Monday, February 23, 2009

communication is key.

For a relationship to work (to thrive, to grow), there needs to be communication. One lesson I have really had driven home in the past two years is how necessary communication is to maintain a healthy relationship, be it with a friend, a significant other, a roommate, or a family member. We all know this, but it can be difficult to really get a grasp on and it takes a lot of work. For any of us that have really put time into it, we know how much stronger a connection grows between two people when things are being talked about rather than kept to oneself. It feels great when everyone's on the same page, doesn't it?

Somehow, we seem to think that because we live within ourselves, there doesn't need to be communication. That would be considered "talking to yourself," which is wrong and makes you look like a crazy person, am I right? ..I'm so not. Talking to yourself is not necessarily talking out loud, although, that's also rather healthy for you (despite it not being a societal norm).
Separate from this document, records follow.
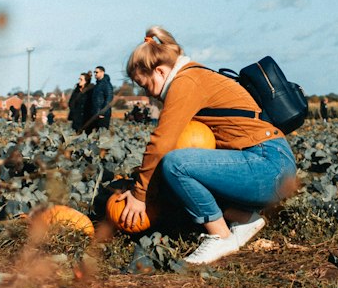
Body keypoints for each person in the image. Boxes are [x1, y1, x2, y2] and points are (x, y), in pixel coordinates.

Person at [111, 26, 298, 267]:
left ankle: (220, 235)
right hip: (265, 165)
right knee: (170, 175)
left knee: (175, 165)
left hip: (269, 165)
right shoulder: (193, 76)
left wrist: (140, 194)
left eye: (144, 84)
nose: (146, 92)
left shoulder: (185, 82)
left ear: (159, 71)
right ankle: (245, 220)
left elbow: (162, 141)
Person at [84, 64, 114, 132]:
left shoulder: (106, 84)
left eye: (96, 72)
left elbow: (109, 99)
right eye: (94, 72)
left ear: (102, 72)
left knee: (102, 134)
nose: (95, 74)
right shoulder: (97, 85)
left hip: (102, 116)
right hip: (95, 114)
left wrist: (103, 112)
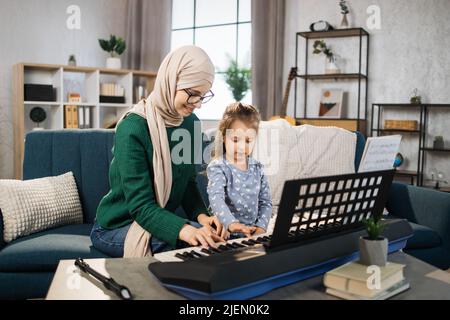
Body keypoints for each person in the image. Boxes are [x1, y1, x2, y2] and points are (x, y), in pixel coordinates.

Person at [91, 46, 227, 258]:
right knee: (196, 247)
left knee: (221, 239)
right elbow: (141, 206)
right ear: (171, 81)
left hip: (157, 222)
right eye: (193, 94)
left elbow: (188, 183)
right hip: (117, 227)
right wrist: (185, 229)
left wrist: (202, 216)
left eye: (203, 96)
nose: (198, 104)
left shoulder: (191, 123)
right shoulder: (132, 127)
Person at [207, 102, 272, 239]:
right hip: (225, 232)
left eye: (248, 141)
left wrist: (261, 227)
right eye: (235, 140)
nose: (242, 147)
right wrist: (231, 223)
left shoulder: (257, 168)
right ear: (224, 138)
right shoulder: (218, 166)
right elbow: (216, 198)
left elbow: (266, 202)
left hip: (251, 234)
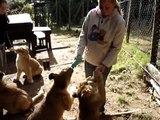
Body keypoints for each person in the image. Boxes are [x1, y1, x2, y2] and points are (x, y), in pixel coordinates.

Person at [75, 0, 126, 114]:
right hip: (89, 59)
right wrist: (79, 53)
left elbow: (116, 48)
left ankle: (100, 110)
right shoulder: (91, 14)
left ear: (114, 4)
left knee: (99, 87)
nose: (102, 10)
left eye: (106, 7)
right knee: (88, 87)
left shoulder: (119, 22)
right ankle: (89, 108)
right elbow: (83, 35)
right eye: (100, 6)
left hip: (104, 64)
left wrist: (104, 64)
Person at [0, 0, 13, 72]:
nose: (4, 10)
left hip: (2, 44)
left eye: (6, 8)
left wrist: (9, 45)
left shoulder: (4, 17)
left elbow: (5, 33)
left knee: (3, 66)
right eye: (2, 8)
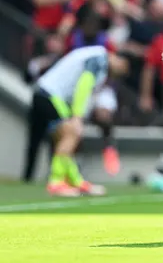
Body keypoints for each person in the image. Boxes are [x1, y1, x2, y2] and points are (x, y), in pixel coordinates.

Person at [26, 45, 128, 196]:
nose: (120, 71)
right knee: (71, 134)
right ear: (116, 56)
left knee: (67, 139)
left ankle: (75, 180)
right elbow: (84, 84)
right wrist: (77, 117)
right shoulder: (99, 58)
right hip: (50, 95)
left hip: (46, 94)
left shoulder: (96, 56)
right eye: (122, 65)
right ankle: (56, 182)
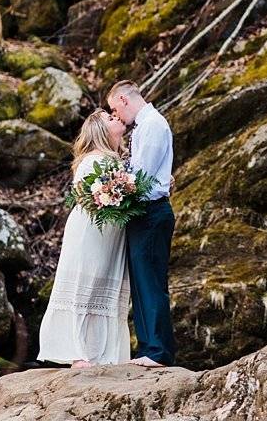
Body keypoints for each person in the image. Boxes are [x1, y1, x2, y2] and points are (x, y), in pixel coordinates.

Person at [37, 110, 131, 368]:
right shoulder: (92, 161)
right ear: (100, 130)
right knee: (83, 288)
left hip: (112, 235)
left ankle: (104, 353)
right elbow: (91, 197)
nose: (117, 118)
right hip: (89, 233)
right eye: (110, 118)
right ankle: (76, 353)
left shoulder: (120, 160)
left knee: (106, 291)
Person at [107, 80, 177, 368]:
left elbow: (141, 179)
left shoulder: (152, 125)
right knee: (142, 282)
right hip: (143, 213)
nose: (116, 116)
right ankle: (149, 347)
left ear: (124, 100)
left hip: (151, 211)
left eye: (114, 108)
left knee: (150, 282)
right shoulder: (145, 125)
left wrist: (114, 188)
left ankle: (158, 351)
Making out our concerns towards ourself and our lives is much easier for us to work out audibly than it is visually, like how "thinking out loud" is often necessary to really work through a thought.

With body image issues, especially eating disorders, there is a strong disconnect between the mental and the physical. Hunger/satiation cues are lost and confused and our body's needs are silenced to what our mind thinks we need. I often told my treatment team I felt like two people trapped in one body, which I now realize were the physical and the mental. Both were screaming bloody murder for things they needed and drowning each other out. Can you imagine if that's how you and your best friend tried to solve a problem? No one will ever be heard and no one's needs will be met.

I stumbled over a really beautiful blog tonight. It's called "letters to my body " and is written by an anonymous actress who struggled through years of Hollywood's poking and prodding at her body image and has decided to bring communication back where it matters. I thought it was such a genius idea. I can't believe this isn't used in treatment programs.

We need to start learning how to talk to ourselves again.